▶ [To-do list]
(1) In the post about the Genworth Financial buyout, how much capital does the purchaser intend to inject into Genworth?
(2) Decide whether each statement agrees with the post about the Genworth Financial buyout, answering yes or no and quoting the words of the post that decide it: (a) Genworth MI was the company that was bought out. (b) China Oceanwide Holdings is chaired by Lu Zhiqiang. (c) The press release described the deal as mainly a strategic acquisition.
(3) Write the next part of the post about the Genworth Financial buyout, starting after its final sentence.

▶ [Document section]
Genworth Financial bought out

Imagine my initial surprise when I saw a news feed that Genworth had been bought out. Unfortunately for me, it was Genworth Financial (NYSE: GNW) and not Genworth MI (TSX: MIC).

Genworth Financial is being taken over by China Oceanwide Holdings, chaired by Lu Zhiqiang, who apparently has a networth of $5 billion.

In the press release, there are scant details. They mentioned the buyout price and the intention of the purchaser to inject $1.1 billion of capital into Genworth to offset an upcoming 2018 bond maturity and shore up the life insurance subsidiary, but the release also explicitly stated a key point:

China Oceanwide has no current intention or future obligation to contribute additional capital to support Genworth’s legacy LTC business.

The LTC (long-term care) insurance business is what got Genworth into trouble in the first place, and its valuation is the primary reason why the company’s stated book value is substantially higher than its market value.

The press release also declared that this is primarily a financial acquisition rather than a strategic one, with management and operations being intact.

One wonders how long this will last.

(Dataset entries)
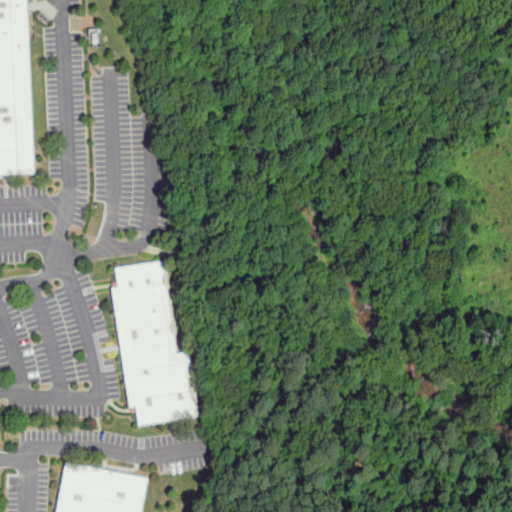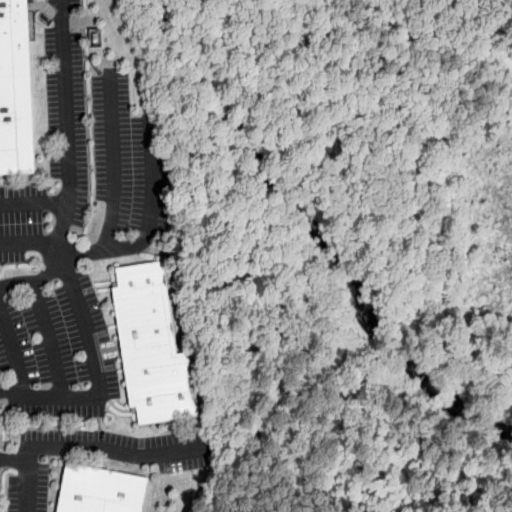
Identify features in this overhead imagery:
building: (15, 90)
building: (15, 90)
road: (115, 159)
parking lot: (89, 167)
road: (69, 191)
road: (151, 221)
road: (42, 277)
road: (50, 336)
building: (152, 345)
building: (151, 346)
parking lot: (56, 349)
road: (13, 354)
road: (98, 377)
parking lot: (126, 447)
road: (120, 451)
road: (27, 470)
parking lot: (28, 490)
building: (99, 490)
building: (100, 490)
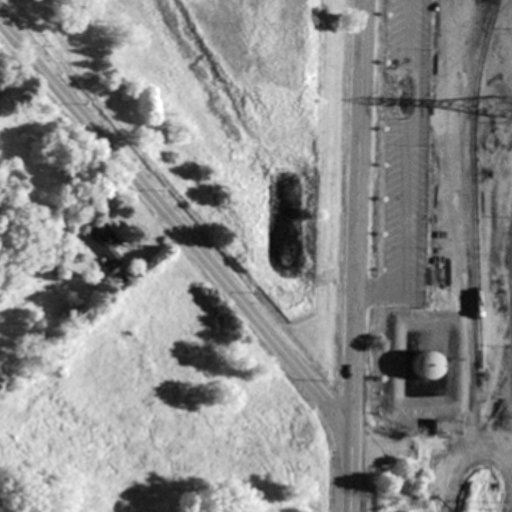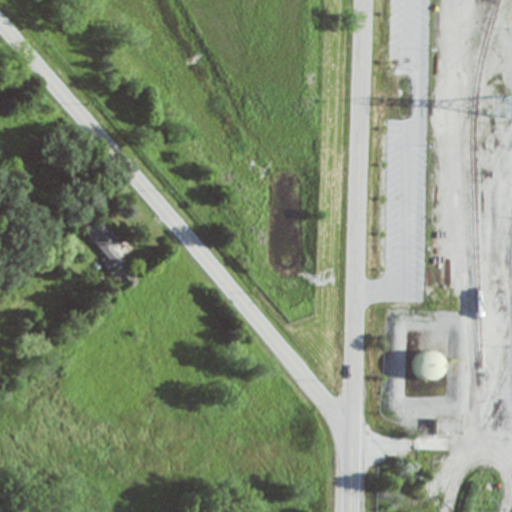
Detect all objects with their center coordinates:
power tower: (497, 105)
railway: (472, 182)
road: (178, 227)
building: (106, 244)
power plant: (256, 256)
road: (357, 256)
building: (424, 367)
building: (446, 427)
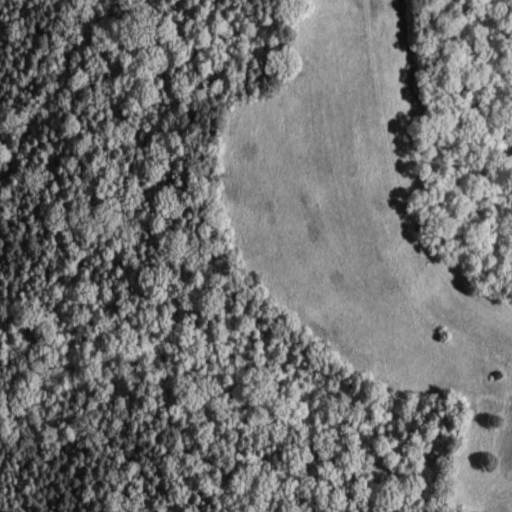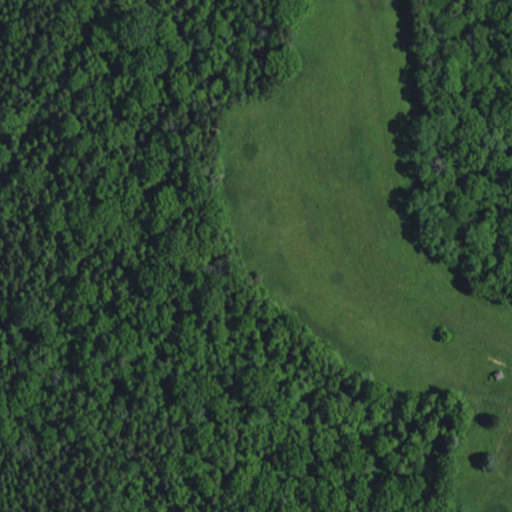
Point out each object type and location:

▶ [Answers to each task]
(1) $1.1 billion.

(2)
(a) No: "it was Genworth Financial (NYSE: GNW) and not Genworth MI (TSX: MIC)."
(b) Yes: "China Oceanwide Holdings, chaired by Lu Zhiqiang"
(c) No: "this is primarily a financial acquisition rather than a strategic one"

(3)
Since Genworth Financial controls 57% of Genworth MI, it leads to the question of what the implications for the mortgage insurance industry will be – and it is not entirely clear to me up-front what these implications may be. Will the government of Canada be comfortable of 1/3rd of their country’s mortgage insurance being operated by a Chinese-owned entity? What is the financial incentive for China Oceanwide’s dealings with the mortgage insurance arms of Genworth Financial (noting they also own a majority stake in Australia’s mortgage insurance division)?

One thought that immediately comes to mind is that if Genworth Financial is not capital-starved, they will no longer be looking at ways to milking their subsidiaries for capital. In particular, if Genworth MI decides to do a share repurchase, they might opt to concentrate on buying back the public float (currently trading at a huge discount to book value) instead of proportionately allocating 57% of their buyback to their own shares (in effect, giving the parent company a dividend). This would be an incremental plus for Genworth MI.

Finally, one wonders what risks may lie in the acquisition closing – while it is scheduled for mid-2017, this is not a slam dunk by any means. Genworth Financial announced significant charges relating to the modelling of the actual expense profile of their LTC business and it is not surprising that they decided to sell out at the relatively meager price they did – there’s probably worse to come in the future.

However, as far as Genworth MI is concerned, right now it is business as usual. There hasn’t been anything posted to the SEC yet that will give me any more colour, but I am eager to read it.

(Update, early Monday morning: Genworth 8-K with fine-print of agreement)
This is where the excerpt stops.